By 1990, Donruss and the other baseball card companies were beginning to understand that their industry was in a very different place from as little as three years before. Following the initial across-the-board quality of Upper Deck, the others suddenly found their market shares smaller. In order to stay competitive, they had to find the intersection between maintaining a traditional set and adapting to the competition with bells and whistles.
From what I can tell, Donruss’ idea of “bells and whistles” was to go red. Eye-catching, hellfire, mid-life crisis, love-it-or-hate-it red. That’s not to say their strategy didn’t work. I, for one, was both shocked and pleased to see them shake their black and blue funk (every year’s design from 1985 to 1989 had either been black or blue). The new color, coupled with the risk-taking cursive signature player name on the front, helped the set stand out in the crowd.
They made two other significant changes from the previous year. First, they put together a fantastic checklist with Diamond Kings you wanted, an intriguing “insert set” (MVPs), kick-ass ‘King of Kings’ and ‘5,000 Ks’ Nolan Ryan cards and one of the strongest Rated Rookie classes in years. Second, they let the presses fly without bothering to hire proofreaders.
Obviously that claim isn’t true, but consider the circumstances: just a year before, one of their competitors (Fleer) grabbed endless headlines after one of its cards (Billy Ripken) featured an obscenity. In order to prolong the news (or simply because they didn’t know how best to handle the situation), Fleer corrected the card not once but four different times throughout the season, resulting in five available versions of the card and guaranteeing a hard-to-find, highly collectible product.
Granted, it’s hard to monitor quality on every single card of a set, but 1990 Donruss featured eight error cards, with two of those being high-profile Nolan Ryan cards and one coming in the insert set (Glavine for Smoltz). Makes you wonder about motive.
Like other strong Donruss sets, in order for it to be truly great there had to be rookie balance over the entire checklist. This was certainly the case for 1990. Donruss had a track record of including great Rated Rookies since Bill Madden put together the first on-card-denoted subset back in 1984, but ran into trouble sometimes when it came to seeding rookies into the rest of the checklist. No such problem in 1990. With eleven desirable Rated Rookies (the most since 1987), the set found balance with rookies of Sosa, Larry Walker, Bernie Williams, John Olerud, David Justice, John Wetteland and flameouts like Junior Felix, Dwight Smith and Jerome Walton.

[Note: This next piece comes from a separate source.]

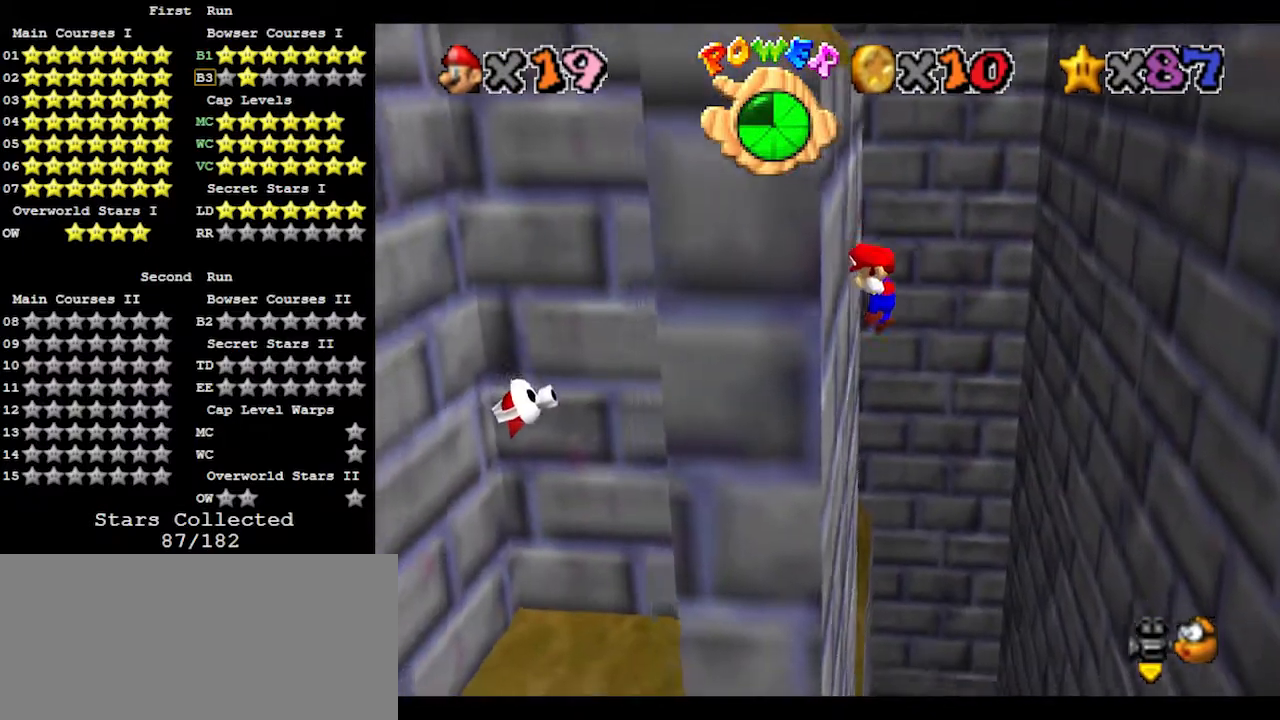
{"buttons": [], "left_stick": "right", "events": [[233, "A", "up"]]}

Yes, the base set lacked a Frank Thomas rookie (and so did the boxed Best of AL and end of year Rookies sets), but in this instance (unlike with 1990 Bowman or Fleer) it didn’t matter. Bowman nor Fleer had Rated Rookies to divert the attention away from the glaring Thomas omission.
Regardless, despite its overall quality and the changes the company made for 1990, this set finds Donruss at a crossroads. Yes, it has a checklist with more than a few highlights. Yes, it has the company’s third foray into insert cards. And yes, it was done with an eye-catching palette. But with the introduction of Leaf as a premium brand, created to compete and out-do Upper Deck on its own level, 1990 was the first year Donruss was the other brand for the company.
You know, it’s funny, but some companies seem to be able to cope year to year; their releases make sense as a cohesive whole. On the surface, this seems to be the case with Donruss (at least in terms of design). But if we dig a little deeper and examine the sets they released from 1990 through 1992—the first three in their role as secondary brand—the company seemed to go a few steps forward in 1990 (clearly their best set of the early Nineties, and their best since 1987) and then two or three giant leaps backward the next two years (crap in ’91 and more of the same for ’92).
It’s as if Donruss simply didn’t know what to do with the brand now that it was number two. Two series? Full color fronts and backs? Save rookies for an insert set? Did anybody even notice? Or care? Despite creating a great set for 1990, it was the beginning of a sad period for the brand.